Weekly Reflection • Sharing God’s Joy

Listen to the audio version of the reflection here or read below.

Good morning. My name is Jane Window. I’m Canon Pastor here at St Paul’s Cathedral. It’s my privilege and pleasure to bring you this Weekly Reflection. First, I’d like to acknowledge the traditional owners of our land, the Wurundjeri people of the Kulin nation, and to pay my respects to their elders past, present and emerging as we continue to pray for the work of reconciliation.

Opening prayer

Almighty and eternal God, draw our hearts to you, guide our minds, fill our imaginations, control our wills, so that we may be wholly yours, dedicated to being your disciples as we follow all that Jesus teaches, serving you to your glory, and loving all your people, for Jesus’ sake. Amen.

Bible Reading: John 15:4-13

 Abide in me as I abide in you. Just as the branch cannot bear fruit by itself unless it abides in the vine, neither can you unless you abide in me. I am the vine, you are the branches. Those who abide in me and I in them bear much fruit, because apart from me you can do nothing. Whoever does not abide in me is thrown away like a branch and withers; such branches are gathered, thrown into the fire, and burned. If you abide in me, and my words abide in you, ask for whatever you wish, and it will be done for you. My Father is glorified by this, that you bear much fruit and become my disciples. As the Father has loved me, so I have loved you; abide in my love. 10 If you keep my commandments, you will abide in my love, just as I have kept my Father’s commandments and abide in his love. 11 I have said these things to you so that my joy may be in you, and that your joy may be complete.

This was part of our Gospel reading yesterday. In verse 11, Jesus said:  I have said these things to you so that my joy may be in you, and that your joy may be complete.

I wonder what brings you joy – the song of a butcher bird, the sight of an eclectus parrot, a daffodil flowering in your garden, the warmth of the sun on a cool morning, a walk along a river trail during lockdown?

I find joy in all these and many things, and also in the joy of others.

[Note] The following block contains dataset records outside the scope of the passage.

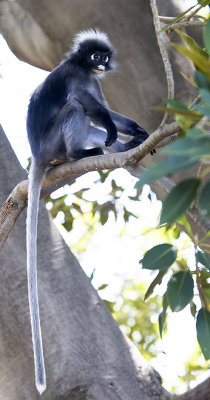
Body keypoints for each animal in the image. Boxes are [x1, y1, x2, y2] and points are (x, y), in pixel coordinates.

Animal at [25, 28, 154, 394]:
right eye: (94, 56)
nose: (101, 64)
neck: (84, 69)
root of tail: (38, 154)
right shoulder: (76, 76)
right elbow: (94, 107)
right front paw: (114, 128)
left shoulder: (92, 79)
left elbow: (106, 110)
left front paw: (135, 131)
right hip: (53, 142)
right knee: (76, 107)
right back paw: (78, 154)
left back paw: (120, 147)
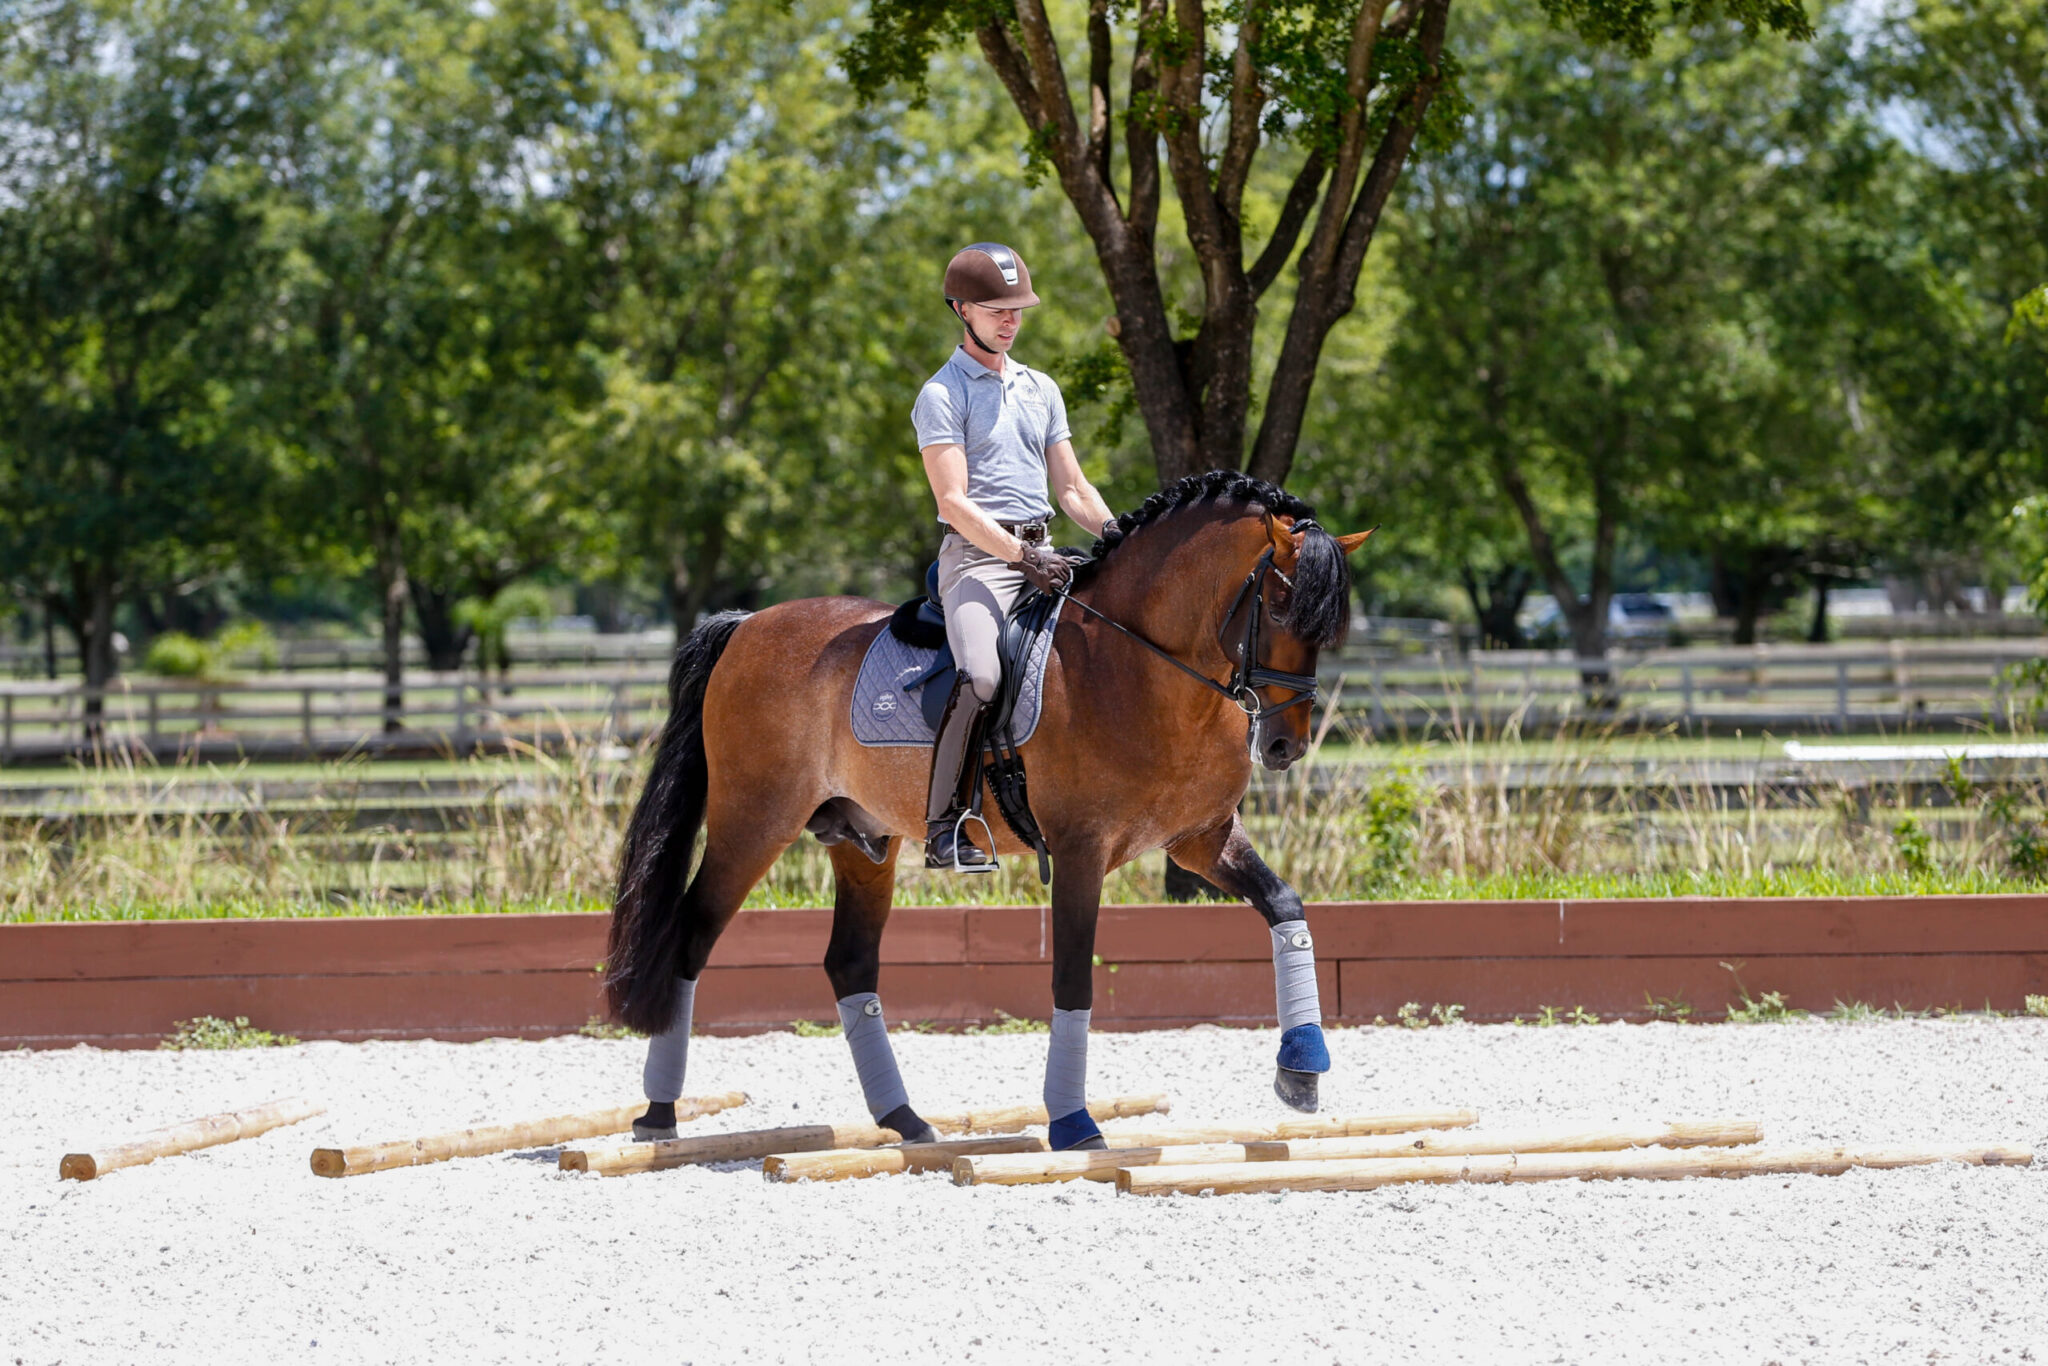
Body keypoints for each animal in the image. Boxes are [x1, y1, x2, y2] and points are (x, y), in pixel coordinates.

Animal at [606, 475, 1376, 1146]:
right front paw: (1073, 1123)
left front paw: (1302, 1072)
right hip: (754, 821)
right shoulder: (1081, 851)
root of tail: (747, 626)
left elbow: (1287, 907)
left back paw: (905, 1121)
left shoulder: (1202, 840)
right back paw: (659, 1114)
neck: (1144, 667)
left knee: (850, 963)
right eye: (1279, 609)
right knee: (691, 936)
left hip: (861, 837)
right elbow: (1072, 978)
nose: (1283, 745)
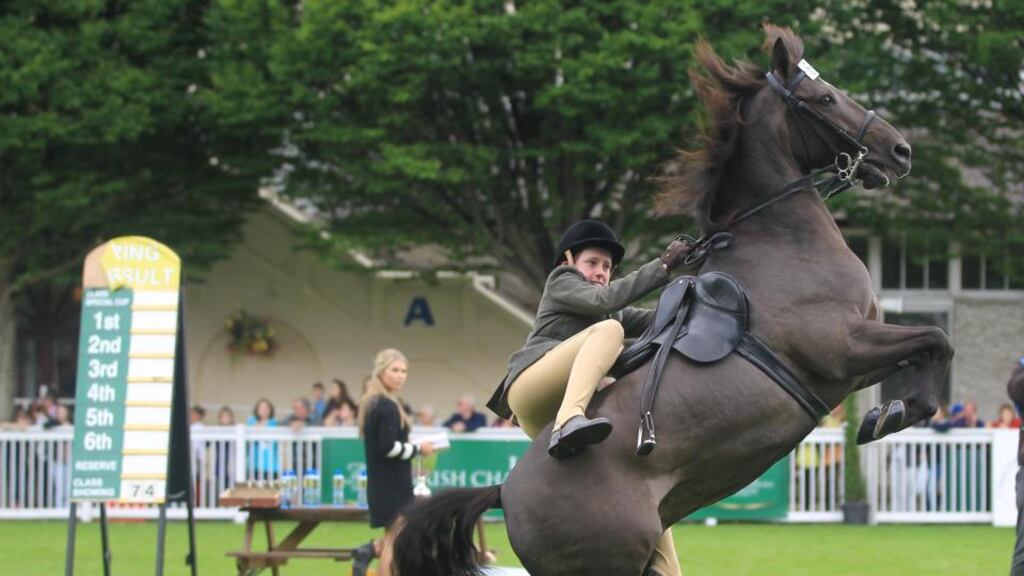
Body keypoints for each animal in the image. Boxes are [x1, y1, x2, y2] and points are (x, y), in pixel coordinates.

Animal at [391, 24, 953, 576]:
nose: (900, 150)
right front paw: (897, 413)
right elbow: (937, 339)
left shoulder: (854, 367)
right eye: (826, 98)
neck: (781, 243)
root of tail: (503, 494)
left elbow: (928, 346)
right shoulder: (843, 348)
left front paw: (889, 410)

This week, I found joy attending (online, of course) a friend’s book launch – a first book, and such an achievement, I thought. For a couple of birthdays, I’ve been able to send gifts (again bought online and delivered), flowers for one who turns 77 and books for another turning 5. This brought joy to me, as to the recipients.

Joy causes us to rejoice. Indeed, the words “joy” and “rejoice” are related.  In 1 Thess. 5:16Paul tells the Thessalonians to Rejoice always”. Unless we take an intentional approach, it is so much easier to produce a list of negatives, rather than looking for joy. But, whatever our circumstances, we can always find occasions to thank God for things which bring us joy and lead us to rejoice.

God has made us ‘in his image’, to be in relationship with him and with one another. Joy is to be shared – God’s joy, our joy and others’ joy. When something wonderful happens in our lives, we want to share our joy. It’s not a surprise that Facebook is so popular!

When we accept Jesus as Lord in our lives, we become his disciples, children of God, adopted into his family. This brings us joy and it brings joy to God.

I found it interesting that I began thinking of where I find joy. As a result, I’ve come to realise that finding joy is often the result of my own selfish attitude.

Until I pondered on yesterday’s Gospel reading, it had never occurred to me to consider what brings Godjoy. I’ve often pondered what it means to be obedient to God’s commandments (all 10 of them), I am always trying to learn more about who God is, serving him and following where Jesus leads. I value talking to others about God’s kingdom, but I can’t remember ever consciously wondering what brings joy to God! Now it seems so logical that if I am in a relationship with God, I should consider this question as an aspect of my discipleship.

The answer to this question is addressed in our reading today which is part of Jesus’ ‘farewell discourse’, spoken to his disciples on the night before he was crucified. He identifies two ways which honour and bring glory and joy to God: bearing much fruit and becoming disciples of Jesus. That’s in verse 8. Bearing fruit is living a Christ-like life, which, Jesus has already explained, comes about by remaining, abiding, and living fully in relationship with him.

Further, in verse 11, Jesus points out that when we do this, we can completely share in his joy as we follow him, which in turn gives our heavenly Father joy through our discipleship. It sounds rather circular, I know, but that is the dynamic of community. In diagram form, our spiritual relationship would be drawn as a circle. The Father, along with Jesus, have joy and that joy comes to us to complete our joy in God.

Next time you see a beautiful sunrise like the one above which my daughter-in-law photographed, or you hear a piece of music which stirs you emotionally, remember that being a disciple of Jesus is not all hard work, but includes God’s call to joy, knowing you share God’s joy, making yours complete in him.


Now to him who is able to keep you from falling, and to make you stand without blemish in the presence of his glory with rejoicing, to the only God our Saviour, through Jesus Christ our Lord, be glory, majesty, power, and authority, before all time and now and for ever. Amen.